WHAT IS NEEDED = Print this span of the material below exactly: the line with "1: (136, 374, 2.06)", the line with "26: (140, 559, 2.03)", and every line between them, but nothing else.

DATA EXCERPTS =
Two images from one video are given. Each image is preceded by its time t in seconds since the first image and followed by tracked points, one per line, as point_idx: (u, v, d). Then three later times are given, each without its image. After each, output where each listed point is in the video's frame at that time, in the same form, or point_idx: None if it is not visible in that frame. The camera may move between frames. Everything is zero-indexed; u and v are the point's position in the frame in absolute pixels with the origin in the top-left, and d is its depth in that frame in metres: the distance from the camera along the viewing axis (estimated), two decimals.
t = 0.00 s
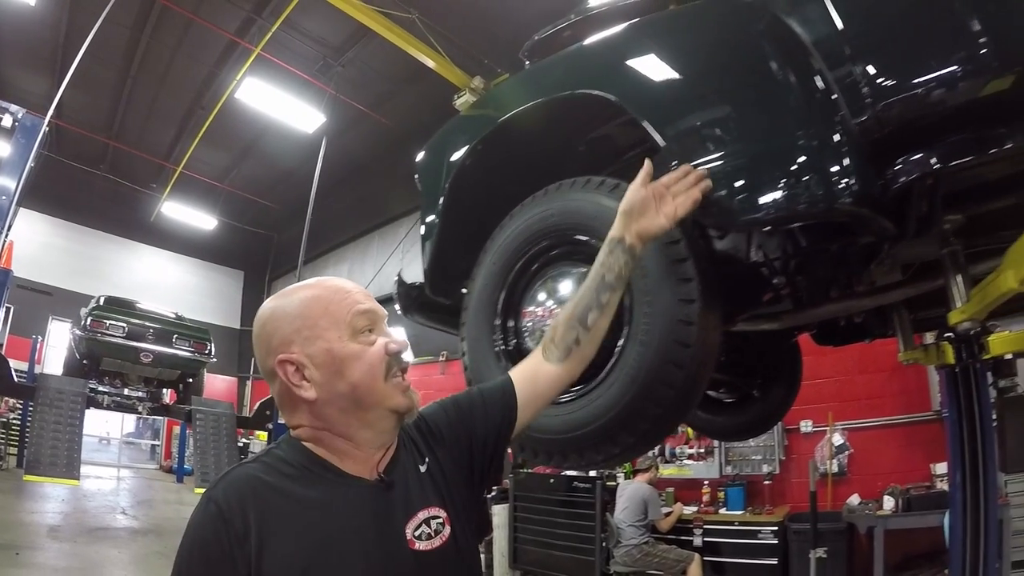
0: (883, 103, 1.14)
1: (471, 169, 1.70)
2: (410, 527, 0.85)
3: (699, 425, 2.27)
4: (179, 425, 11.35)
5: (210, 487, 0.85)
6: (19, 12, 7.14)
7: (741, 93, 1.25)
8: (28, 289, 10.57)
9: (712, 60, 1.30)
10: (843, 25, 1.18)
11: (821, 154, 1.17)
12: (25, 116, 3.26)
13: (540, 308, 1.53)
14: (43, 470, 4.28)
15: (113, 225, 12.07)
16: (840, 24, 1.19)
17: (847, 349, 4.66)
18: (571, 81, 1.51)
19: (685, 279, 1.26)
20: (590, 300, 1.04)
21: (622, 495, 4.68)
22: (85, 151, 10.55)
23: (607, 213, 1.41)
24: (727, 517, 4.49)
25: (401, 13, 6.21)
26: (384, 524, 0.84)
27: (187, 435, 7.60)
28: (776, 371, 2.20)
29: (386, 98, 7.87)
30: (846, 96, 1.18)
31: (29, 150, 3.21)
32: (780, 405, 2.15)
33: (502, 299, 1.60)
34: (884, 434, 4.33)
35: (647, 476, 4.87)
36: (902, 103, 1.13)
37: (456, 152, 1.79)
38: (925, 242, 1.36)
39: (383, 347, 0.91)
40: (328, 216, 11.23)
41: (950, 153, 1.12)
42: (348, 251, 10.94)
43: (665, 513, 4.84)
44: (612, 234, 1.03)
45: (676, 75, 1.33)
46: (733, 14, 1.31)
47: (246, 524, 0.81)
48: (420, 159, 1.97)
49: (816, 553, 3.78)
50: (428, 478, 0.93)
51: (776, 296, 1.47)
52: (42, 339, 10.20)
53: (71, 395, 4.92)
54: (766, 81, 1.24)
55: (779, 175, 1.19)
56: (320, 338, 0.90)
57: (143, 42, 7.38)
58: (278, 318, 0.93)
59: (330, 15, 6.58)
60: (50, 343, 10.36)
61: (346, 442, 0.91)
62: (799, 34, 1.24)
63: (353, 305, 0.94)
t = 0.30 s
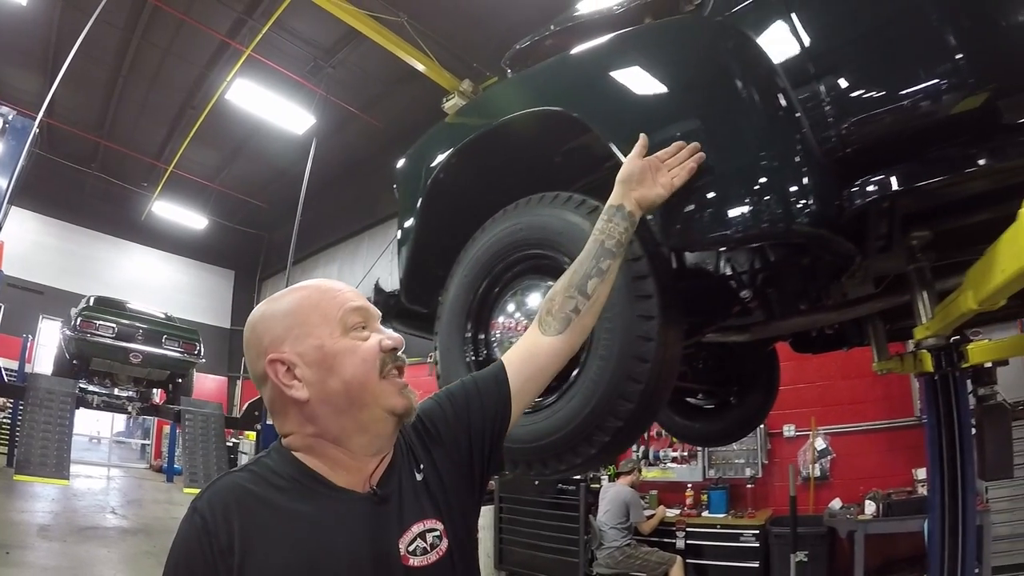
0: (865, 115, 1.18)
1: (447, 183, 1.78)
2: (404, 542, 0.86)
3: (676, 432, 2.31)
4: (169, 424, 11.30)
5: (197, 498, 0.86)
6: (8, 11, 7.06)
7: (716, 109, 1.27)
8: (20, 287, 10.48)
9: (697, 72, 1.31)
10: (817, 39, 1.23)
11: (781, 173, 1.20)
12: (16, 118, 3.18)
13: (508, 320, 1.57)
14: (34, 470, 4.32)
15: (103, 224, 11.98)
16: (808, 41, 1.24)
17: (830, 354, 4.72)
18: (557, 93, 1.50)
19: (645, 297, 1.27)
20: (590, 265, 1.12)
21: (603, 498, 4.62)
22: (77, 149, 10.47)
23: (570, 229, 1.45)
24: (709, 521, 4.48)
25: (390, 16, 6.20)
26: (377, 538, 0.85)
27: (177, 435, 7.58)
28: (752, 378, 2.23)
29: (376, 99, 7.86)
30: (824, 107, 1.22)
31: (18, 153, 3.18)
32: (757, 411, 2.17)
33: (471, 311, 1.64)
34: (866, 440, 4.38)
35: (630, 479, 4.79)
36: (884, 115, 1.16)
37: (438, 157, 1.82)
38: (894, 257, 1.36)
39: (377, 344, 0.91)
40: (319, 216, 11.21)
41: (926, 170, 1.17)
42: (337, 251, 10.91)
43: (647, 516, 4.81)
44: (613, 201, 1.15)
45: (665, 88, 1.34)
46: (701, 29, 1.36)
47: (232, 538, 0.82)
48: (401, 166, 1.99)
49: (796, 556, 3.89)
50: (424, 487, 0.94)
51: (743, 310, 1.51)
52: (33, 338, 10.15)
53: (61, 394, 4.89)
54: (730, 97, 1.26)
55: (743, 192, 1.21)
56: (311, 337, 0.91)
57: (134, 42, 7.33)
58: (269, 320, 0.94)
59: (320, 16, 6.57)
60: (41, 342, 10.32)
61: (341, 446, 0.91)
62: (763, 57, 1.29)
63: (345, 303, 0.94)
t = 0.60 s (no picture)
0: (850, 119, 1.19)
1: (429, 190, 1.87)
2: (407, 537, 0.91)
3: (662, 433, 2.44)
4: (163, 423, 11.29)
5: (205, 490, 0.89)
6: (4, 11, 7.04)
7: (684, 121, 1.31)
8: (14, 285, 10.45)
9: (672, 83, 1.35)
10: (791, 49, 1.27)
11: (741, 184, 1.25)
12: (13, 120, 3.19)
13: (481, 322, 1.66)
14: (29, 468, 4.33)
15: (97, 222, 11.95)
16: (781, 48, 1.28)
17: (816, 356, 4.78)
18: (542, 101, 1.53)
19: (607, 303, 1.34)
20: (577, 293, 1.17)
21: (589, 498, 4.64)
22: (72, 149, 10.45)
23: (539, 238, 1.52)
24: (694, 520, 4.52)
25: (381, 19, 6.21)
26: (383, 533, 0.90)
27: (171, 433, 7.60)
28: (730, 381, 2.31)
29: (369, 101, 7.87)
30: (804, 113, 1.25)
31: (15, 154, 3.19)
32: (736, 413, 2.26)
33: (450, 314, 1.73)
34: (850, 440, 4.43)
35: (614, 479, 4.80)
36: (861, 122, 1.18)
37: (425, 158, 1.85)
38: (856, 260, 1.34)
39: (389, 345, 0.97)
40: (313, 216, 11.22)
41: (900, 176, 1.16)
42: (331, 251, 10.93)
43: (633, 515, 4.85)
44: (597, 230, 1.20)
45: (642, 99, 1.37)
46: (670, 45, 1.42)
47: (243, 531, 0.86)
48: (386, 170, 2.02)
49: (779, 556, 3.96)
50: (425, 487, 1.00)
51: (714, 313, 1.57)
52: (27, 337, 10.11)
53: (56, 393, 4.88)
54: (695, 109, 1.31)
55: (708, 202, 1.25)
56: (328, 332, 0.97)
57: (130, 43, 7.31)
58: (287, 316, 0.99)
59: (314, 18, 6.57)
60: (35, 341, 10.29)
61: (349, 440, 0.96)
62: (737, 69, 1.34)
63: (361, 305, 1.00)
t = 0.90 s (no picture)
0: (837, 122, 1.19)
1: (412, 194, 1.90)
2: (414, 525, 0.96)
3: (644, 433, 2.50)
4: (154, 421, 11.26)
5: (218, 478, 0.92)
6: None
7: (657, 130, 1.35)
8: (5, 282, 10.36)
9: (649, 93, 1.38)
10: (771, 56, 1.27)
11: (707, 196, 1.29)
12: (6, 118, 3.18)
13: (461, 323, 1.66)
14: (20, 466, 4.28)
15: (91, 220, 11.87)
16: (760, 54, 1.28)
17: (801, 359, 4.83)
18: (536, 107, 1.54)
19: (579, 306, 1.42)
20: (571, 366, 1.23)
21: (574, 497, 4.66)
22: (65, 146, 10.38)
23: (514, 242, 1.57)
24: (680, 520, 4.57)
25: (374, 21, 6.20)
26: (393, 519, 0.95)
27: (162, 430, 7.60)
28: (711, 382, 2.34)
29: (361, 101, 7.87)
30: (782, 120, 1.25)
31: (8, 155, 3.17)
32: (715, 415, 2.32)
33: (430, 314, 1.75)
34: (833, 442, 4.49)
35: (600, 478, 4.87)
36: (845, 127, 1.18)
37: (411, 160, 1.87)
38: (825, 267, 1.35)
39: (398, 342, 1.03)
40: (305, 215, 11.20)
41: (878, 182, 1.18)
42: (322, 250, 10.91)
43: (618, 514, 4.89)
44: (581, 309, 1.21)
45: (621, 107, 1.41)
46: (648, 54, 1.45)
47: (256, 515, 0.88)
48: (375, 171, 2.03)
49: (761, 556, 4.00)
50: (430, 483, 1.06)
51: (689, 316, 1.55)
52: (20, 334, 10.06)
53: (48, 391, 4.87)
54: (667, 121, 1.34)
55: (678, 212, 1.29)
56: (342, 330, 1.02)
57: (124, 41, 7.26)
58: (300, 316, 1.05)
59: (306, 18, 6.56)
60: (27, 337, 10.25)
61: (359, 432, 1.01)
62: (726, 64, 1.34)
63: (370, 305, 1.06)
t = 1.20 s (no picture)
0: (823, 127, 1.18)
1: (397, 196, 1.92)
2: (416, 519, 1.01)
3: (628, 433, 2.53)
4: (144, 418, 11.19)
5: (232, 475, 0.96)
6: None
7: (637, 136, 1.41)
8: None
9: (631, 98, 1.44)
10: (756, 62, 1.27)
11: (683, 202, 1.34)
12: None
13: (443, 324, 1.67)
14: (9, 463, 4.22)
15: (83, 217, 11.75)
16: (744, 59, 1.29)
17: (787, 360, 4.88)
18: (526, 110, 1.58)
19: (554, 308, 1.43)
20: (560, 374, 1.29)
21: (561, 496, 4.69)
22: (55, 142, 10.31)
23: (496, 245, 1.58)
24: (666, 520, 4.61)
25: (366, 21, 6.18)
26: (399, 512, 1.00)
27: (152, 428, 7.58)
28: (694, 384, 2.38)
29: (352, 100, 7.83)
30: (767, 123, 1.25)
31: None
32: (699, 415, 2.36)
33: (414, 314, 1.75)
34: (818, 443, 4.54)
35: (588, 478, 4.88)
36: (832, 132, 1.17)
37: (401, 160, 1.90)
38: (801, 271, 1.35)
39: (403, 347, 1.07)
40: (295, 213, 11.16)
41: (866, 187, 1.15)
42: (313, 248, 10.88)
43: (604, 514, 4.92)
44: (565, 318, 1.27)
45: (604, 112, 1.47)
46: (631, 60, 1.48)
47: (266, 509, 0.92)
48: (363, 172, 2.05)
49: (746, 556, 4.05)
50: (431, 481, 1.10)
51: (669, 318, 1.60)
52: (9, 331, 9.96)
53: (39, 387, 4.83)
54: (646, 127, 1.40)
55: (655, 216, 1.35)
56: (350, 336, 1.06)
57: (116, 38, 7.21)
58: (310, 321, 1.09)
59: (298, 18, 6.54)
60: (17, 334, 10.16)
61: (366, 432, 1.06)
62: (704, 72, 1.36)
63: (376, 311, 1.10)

--

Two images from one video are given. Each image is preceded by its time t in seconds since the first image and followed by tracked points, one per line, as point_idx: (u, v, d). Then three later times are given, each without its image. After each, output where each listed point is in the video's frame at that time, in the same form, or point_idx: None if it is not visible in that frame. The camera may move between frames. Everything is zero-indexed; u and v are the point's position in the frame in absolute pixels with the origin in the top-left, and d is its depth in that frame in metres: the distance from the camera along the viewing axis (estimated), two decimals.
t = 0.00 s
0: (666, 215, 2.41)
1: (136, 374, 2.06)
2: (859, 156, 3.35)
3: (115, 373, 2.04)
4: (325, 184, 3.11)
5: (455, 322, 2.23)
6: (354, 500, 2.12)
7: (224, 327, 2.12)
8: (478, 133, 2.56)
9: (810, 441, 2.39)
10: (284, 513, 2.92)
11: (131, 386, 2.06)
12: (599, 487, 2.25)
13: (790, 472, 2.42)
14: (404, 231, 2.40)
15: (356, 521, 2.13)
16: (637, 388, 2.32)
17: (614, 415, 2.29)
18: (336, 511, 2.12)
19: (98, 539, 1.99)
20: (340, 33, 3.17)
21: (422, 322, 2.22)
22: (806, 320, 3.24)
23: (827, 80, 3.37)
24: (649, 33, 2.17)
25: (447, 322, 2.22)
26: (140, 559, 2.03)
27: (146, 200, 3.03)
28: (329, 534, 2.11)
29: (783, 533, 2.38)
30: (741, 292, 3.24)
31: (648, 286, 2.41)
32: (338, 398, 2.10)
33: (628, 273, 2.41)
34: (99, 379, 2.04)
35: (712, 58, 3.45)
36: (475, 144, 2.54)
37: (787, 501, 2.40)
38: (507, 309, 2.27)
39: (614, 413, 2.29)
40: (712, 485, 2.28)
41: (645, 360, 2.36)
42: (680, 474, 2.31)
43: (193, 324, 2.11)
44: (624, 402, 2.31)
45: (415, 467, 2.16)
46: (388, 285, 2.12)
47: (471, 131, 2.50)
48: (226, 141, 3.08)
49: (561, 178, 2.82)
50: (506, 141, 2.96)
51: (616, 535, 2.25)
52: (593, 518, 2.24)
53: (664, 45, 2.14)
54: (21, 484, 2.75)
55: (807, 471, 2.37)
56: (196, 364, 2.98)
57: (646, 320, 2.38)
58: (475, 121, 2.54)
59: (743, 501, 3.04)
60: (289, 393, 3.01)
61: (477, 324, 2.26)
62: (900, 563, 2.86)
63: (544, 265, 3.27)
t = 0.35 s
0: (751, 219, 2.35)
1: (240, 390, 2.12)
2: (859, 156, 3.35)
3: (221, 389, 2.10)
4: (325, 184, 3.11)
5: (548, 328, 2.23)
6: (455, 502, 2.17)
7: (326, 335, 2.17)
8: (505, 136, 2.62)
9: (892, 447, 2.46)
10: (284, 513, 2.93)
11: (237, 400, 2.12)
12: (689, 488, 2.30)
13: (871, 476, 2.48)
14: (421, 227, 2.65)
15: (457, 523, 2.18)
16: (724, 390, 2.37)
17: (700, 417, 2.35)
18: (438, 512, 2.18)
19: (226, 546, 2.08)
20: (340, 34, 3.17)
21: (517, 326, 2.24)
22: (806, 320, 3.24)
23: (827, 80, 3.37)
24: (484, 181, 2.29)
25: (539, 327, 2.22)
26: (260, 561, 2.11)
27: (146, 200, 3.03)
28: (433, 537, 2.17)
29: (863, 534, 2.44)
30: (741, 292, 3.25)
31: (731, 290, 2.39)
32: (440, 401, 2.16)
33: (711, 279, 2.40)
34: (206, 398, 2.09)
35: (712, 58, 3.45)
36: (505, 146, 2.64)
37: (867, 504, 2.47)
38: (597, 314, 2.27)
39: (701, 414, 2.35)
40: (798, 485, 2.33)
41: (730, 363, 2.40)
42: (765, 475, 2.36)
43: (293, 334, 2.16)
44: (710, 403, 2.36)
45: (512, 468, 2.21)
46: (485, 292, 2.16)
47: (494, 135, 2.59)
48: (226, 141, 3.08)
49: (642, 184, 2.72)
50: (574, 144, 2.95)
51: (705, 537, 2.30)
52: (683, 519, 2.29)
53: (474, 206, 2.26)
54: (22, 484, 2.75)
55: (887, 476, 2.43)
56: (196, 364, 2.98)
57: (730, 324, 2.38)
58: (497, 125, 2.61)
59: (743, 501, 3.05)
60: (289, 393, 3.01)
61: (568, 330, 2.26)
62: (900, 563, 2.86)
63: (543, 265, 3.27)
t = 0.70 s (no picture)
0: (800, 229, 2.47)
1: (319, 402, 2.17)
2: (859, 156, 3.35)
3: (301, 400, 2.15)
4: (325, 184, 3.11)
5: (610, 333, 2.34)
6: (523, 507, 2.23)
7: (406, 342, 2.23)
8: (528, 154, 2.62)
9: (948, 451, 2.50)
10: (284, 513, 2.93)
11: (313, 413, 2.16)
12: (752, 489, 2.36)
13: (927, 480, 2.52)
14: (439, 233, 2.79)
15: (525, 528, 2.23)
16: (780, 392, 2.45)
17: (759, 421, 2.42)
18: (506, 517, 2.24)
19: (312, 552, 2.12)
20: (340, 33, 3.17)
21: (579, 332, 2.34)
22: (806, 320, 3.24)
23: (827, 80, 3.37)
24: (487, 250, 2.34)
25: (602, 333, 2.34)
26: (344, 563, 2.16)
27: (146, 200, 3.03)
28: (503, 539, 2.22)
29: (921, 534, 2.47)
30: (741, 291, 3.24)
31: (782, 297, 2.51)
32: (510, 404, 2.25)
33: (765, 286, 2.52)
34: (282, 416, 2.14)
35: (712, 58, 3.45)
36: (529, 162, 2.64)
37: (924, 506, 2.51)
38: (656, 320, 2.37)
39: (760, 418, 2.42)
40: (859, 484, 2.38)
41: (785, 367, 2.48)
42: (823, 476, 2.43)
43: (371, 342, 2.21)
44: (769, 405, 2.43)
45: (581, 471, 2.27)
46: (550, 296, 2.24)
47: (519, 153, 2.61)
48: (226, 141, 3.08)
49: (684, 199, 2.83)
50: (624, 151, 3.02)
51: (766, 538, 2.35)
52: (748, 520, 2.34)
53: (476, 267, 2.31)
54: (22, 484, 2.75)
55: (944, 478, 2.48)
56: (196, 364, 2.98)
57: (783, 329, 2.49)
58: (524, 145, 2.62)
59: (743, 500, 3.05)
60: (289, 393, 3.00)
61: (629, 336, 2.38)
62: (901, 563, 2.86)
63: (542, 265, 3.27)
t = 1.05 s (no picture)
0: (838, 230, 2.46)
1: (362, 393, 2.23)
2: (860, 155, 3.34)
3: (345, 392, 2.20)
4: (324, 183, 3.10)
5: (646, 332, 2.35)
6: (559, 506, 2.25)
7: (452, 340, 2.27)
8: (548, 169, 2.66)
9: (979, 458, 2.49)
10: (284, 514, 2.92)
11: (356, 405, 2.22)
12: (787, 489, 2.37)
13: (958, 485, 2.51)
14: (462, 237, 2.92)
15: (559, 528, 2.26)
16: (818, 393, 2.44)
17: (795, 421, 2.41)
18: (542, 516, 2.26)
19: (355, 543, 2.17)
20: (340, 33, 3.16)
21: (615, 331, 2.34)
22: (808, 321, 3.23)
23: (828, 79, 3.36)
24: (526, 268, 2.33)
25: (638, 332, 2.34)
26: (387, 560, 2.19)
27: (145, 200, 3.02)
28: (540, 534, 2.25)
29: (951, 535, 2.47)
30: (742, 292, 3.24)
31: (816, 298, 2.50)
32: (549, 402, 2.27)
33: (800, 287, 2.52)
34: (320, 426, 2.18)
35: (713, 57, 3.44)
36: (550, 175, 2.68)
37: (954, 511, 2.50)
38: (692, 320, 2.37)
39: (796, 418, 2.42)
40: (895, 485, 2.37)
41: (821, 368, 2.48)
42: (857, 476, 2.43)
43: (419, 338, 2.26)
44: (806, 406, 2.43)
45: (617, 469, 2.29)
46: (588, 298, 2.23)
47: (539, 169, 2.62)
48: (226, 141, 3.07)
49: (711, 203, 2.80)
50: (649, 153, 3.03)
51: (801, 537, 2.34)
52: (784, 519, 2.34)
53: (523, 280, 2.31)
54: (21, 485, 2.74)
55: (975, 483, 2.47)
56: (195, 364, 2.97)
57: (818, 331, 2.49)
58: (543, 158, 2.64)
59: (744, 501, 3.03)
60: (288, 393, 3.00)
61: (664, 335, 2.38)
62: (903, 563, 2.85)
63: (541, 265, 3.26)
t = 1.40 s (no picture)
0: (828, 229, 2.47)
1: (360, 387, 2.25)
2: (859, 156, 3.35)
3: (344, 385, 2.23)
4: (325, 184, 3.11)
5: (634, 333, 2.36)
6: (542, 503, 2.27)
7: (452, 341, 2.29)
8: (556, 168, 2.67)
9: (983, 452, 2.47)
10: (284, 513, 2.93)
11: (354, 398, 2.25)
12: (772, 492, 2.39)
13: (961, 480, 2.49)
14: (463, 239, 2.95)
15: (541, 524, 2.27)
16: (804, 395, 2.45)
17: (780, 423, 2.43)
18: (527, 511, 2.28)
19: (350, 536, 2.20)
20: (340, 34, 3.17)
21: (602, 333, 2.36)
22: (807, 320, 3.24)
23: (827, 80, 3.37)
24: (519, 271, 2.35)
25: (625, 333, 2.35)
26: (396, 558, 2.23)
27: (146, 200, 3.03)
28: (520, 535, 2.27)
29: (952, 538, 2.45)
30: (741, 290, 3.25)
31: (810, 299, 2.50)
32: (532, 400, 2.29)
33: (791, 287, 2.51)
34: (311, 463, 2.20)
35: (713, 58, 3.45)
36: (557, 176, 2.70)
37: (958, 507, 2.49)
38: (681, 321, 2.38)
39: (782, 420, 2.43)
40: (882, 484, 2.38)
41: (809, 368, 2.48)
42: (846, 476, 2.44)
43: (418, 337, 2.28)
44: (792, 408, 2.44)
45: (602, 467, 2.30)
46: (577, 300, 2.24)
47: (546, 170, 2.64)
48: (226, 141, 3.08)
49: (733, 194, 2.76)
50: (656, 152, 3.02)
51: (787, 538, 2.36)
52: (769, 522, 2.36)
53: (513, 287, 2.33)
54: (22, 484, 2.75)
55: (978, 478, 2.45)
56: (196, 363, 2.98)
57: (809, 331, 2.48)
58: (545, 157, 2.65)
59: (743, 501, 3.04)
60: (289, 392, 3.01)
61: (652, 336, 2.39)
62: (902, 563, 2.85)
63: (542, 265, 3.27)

TASK ANSWER =
1: (136, 374, 2.06)
2: (859, 156, 3.35)
3: (115, 373, 2.04)
4: (325, 184, 3.11)
5: (455, 322, 2.23)
6: (354, 500, 2.12)
7: (224, 327, 2.12)
8: (478, 133, 2.56)
9: (810, 441, 2.39)
10: (284, 513, 2.92)
11: (131, 386, 2.06)
12: (599, 487, 2.25)
13: (790, 472, 2.42)
14: (404, 231, 2.40)
15: (356, 521, 2.13)
16: (637, 388, 2.32)
17: (614, 415, 2.29)
18: (336, 511, 2.12)
19: (98, 539, 1.99)
20: (340, 33, 3.17)
21: (422, 322, 2.22)
22: (806, 320, 3.24)
23: (827, 80, 3.37)
24: (649, 33, 2.17)
25: (447, 322, 2.22)
26: (140, 559, 2.03)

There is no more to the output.